Gracias a este personaje fue que ella logró identificar las causas de sus rabias, de sus iras, de sus angustias, pero también a trabajar sus emociones.
Meses después, cuando Ana regresó a Quetame para realizar la graduación del grupo de niños e instructores que participaron del proceso, comenzó a buscar entre los asistentes al pequeño de los zapatos rotos, pero no lo encontraba. De repente, cuál no sería su sorpresa cuando lo vio venir vestido de esmoquin, “divino”.
El niño se abalanzó sobre Ana, la saludó de beso en la mejilla y le dijo: “¡Gracias, ya puedo ver a mi mamá!”.

EL DESARROLLO EMOCIONAL

Ana Rita, barranquillera, tiene 64 años y es hija de italianos. Por poco se va por las ramas de las ingenierías y las matemáticas, de hecho sus cuatro hermanos –tres mujeres– son administradores, pero ella optó por las ciencias humanas. Se graduó como psicóloga clínica de la Universidad del Norte, institución en la cual dirige la maestría en Psicología Clínica y el programa Un Pisotón.
Una de sus primeras inquietudes cuando aún estaba en la universidad –tal vez 17 o 18 años– era ver cómo las personas discriminaban entre las emociones positivas y las negativas. Que les daba pena decir que sentían rabia, miedo, tristeza, envidia o celos, pero no sentir amor, alegría o seguridad.
Una vez acudió a una institución educativa que atendía niños con discapacidad auditiva y notó que en los descansos no realizaban ninguna actividad recreativa ni contaban con elementos para divertirse.
Le dio tan duro que decidió sumarse a una moda de esa época en la ciudad, que era hacer cafés conciertos para recolectar fondos, y consiguió recoger el dinero que les permitió luego instalar un parque en el que los niños pudieran divertirse en sus recreos.
A partir de esa fecha, y aún hoy, adquirió un apodo que para nada le choca: “Rifas, juegos y espectáculos”, pues le nacía organizar todo tipo de actividades para ayudar a a sus “carajitos, todos divinos”, como les dice en un lenguaje costeño encantador y envolvente.
Esa experiencia, producto de una circunstancia casual y no planeada, detonó en Ana algo que ya venía considerando en su interior y que terminó siendo su lugar en el mundo: la atención de niños inmersos en condiciones de vulnerabilidad. Con el valor agregado de trabajar desde edades muy tempranas en su educación emocional, aunque también con quienes están en permanente contacto con ellos: sus papás, sus familiares y, muy importante, los formadores.

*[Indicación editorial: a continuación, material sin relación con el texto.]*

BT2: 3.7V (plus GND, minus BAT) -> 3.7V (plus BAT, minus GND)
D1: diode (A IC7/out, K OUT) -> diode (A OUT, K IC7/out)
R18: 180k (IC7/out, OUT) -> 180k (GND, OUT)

“Los niños son muy pequeños para tener las herramientas y hacerles frente a sus emociones, pero muy grandes para saber lo que está pasando. Si llegamos en el momento de su desarrollo en que no hay aún una estructura mental, los niños empiezan a tener algo que se llama la identificación con el agresor”, sostiene Ana.
Una de sus metáforas, que las repite todo el tiempo, es que los niños tienen una tienda de disfraces que abren cuando están en posición defensiva, que ella llama defensa psíquica. Y cuando está en sus ejercicios académicos, a los maestros, a las madres y a los instructores trata de orientar siempre con un consejo: “Miren detrás del disfraz del niño, ahí está el dolor oculto”.
Pisotón, el hipopótamo, nace como un facilitador del desarrollo con el que Ana quiso que los pequeños no solo se identificaran con las situaciones que el animal narraba en sus historias, sino que recibieran orientaciones acerca de cómo resolverlas mediante un relato vivencial.
“Cuando el niño lee a Pisotón se identifica con él porque está enojado y reconoce que la rabia es normal, pero él ya trae una historia de enojos. Entonces a través de un psicodrama se le plantean otras rabias que tenía el personaje y el menor ve reflejada su propia historia en él. A través de las asociaciones se va entendiendo cuál es el camino y se generan unas psicoacciones y a pinchar la nube negra que está empañando su camino”, sostiene Ana.
Su trabajo en este cuarto de siglo ha trascendido en la mayoría de las regiones del país, y uno de los logros que espera concretar pronto es que sea sancionada una ley de obligatoriedad de la educación emocional en Colombia, una lucha sin armas que quiere seguir brindando con los resultados de su labor durante todo este tiempo.